If an expression is invalid, an error message will be displayed in the lower left corner. If the expression is valid, the output preview (Distribution Charts) of the column will be updated in real-time on the right. Use Customized Computation Console

Expression Syntax

Basics

Fields

Customized Computation expressions refer to a field (both original and extended) by field ID. In the editor, you can enter the name of the field, after intelligent matching to the corresponding field, select auto-completion.

Field types

The data type of the field concerned in the Customized Computation expression, the original type includes the following three types:

  • set type: an ordered number type, representing an ordinal number, not involved in mathematical operations
  • group type: discrete number type, involved in mathematical operations
  • collection type: string type

The operator of the Customized Computation expression is strongly associated with the data type, and if necessary, use the corresponding operator to transform the column (this will construct a new column instead of changing the original column).

Literals

Customized Computation expressions partially support JavaScript number and string literals.

Statement

Customized Computation expressions are composed of operators, field references, literals and operators. Operators are the core of Customized Computation's functionality. Customized Computation expressions should use nestable operators, and generate and export at least one new field. The outermost Customized Computation expression can split multiple calculation statements with commas (",") to quickly create some independent fields for the calculation process. You should not use semicolons in expressions.

DateTime object

A DateTime object is a special kind of object returned by the $toDate operator. A direct export will generate a field with a timestamp (column of type group). It can also be sliced to construct new single or multiple columns. The slicing syntax is <datetime object>.<dimension tag>. Valid dimension notations include Y, M, W, D, h, m, s.

Operator

Operators are functions that operate on fields or other objects. Operator identifiers start with a $ symbol. The calling syntax for an operator is <operator>(<parameter 1>, <parameter 2>...).

Keywords

Operator out

For a new extended column generated by a calculation, add the out keyword before the calculation statement to export it. The out operator can be placed at any level of a nested operation. **Customized Computation expressions must contain at least one **out** statement. ** You can add a word without special characters after the out keyword as the name of the exported field. In particular, For the field generated by the four arithmetic operations, its name must be explicitly declared.

Examples:

Common operators

Type Conversion

$set(group|collection) -> set

Converts a column of the type set from a column of non-set type.
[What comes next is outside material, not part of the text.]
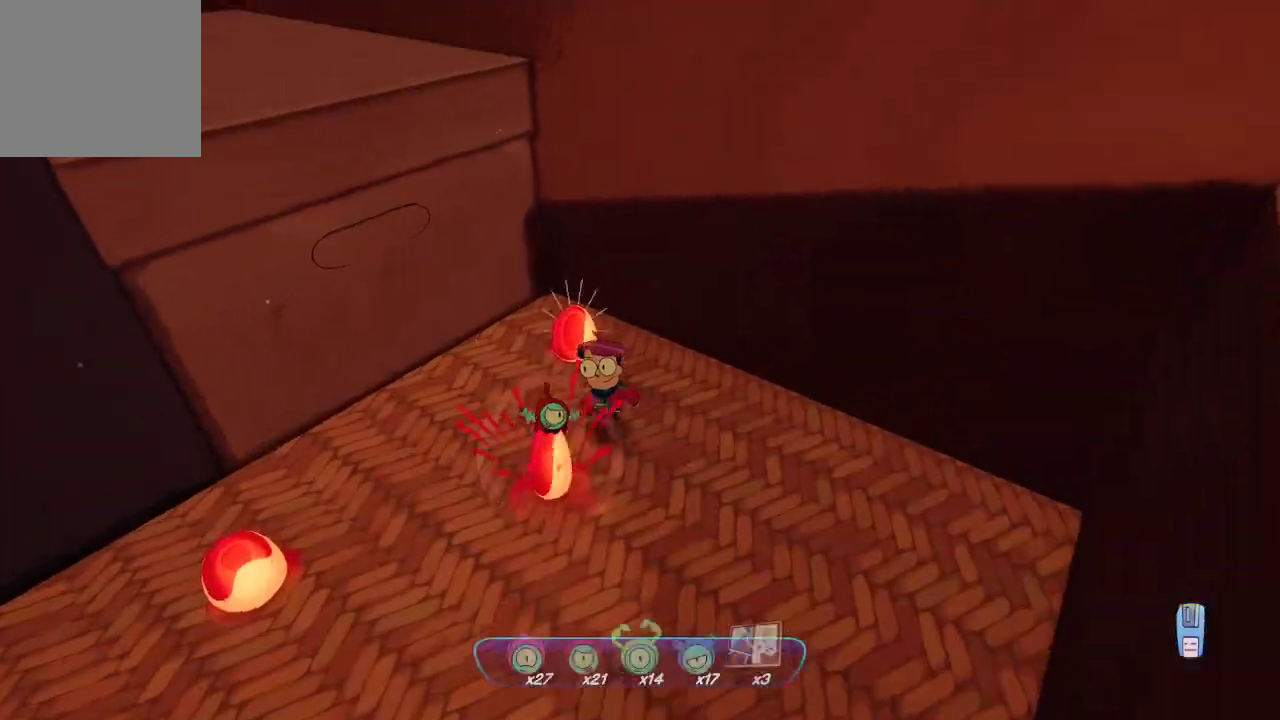
{"buttons": [], "left_stick": "down-left", "right_stick": "right", "events": [[200, "left_stick", "down-left"], [267, "right_stick", "right"]]}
$group(set|collection) -> group

Transforms a column of type group from a column of type non-group. Useful when performing mathematical operations on fields (you need to be sure that the operations make sense).

$nominal(set|group) -> collection

Transforms a column of type collection from a column of non-collection type.

Ordinal number generation

$id() -> set

Generate IDs starting from 1.

$order(set|group) -> set

Generates the mathematical order (starting at 1) of all rows on a field.

$dict(collection) -> set

Generates the lexicographic order (starting at 1) of all rows on a field.

Data Standardization

$inset(group) -> group

Standardize a field to the interval -1 ~ 1.

$bound(group) -> group

Standardize a field to the interval 0 ~ 1.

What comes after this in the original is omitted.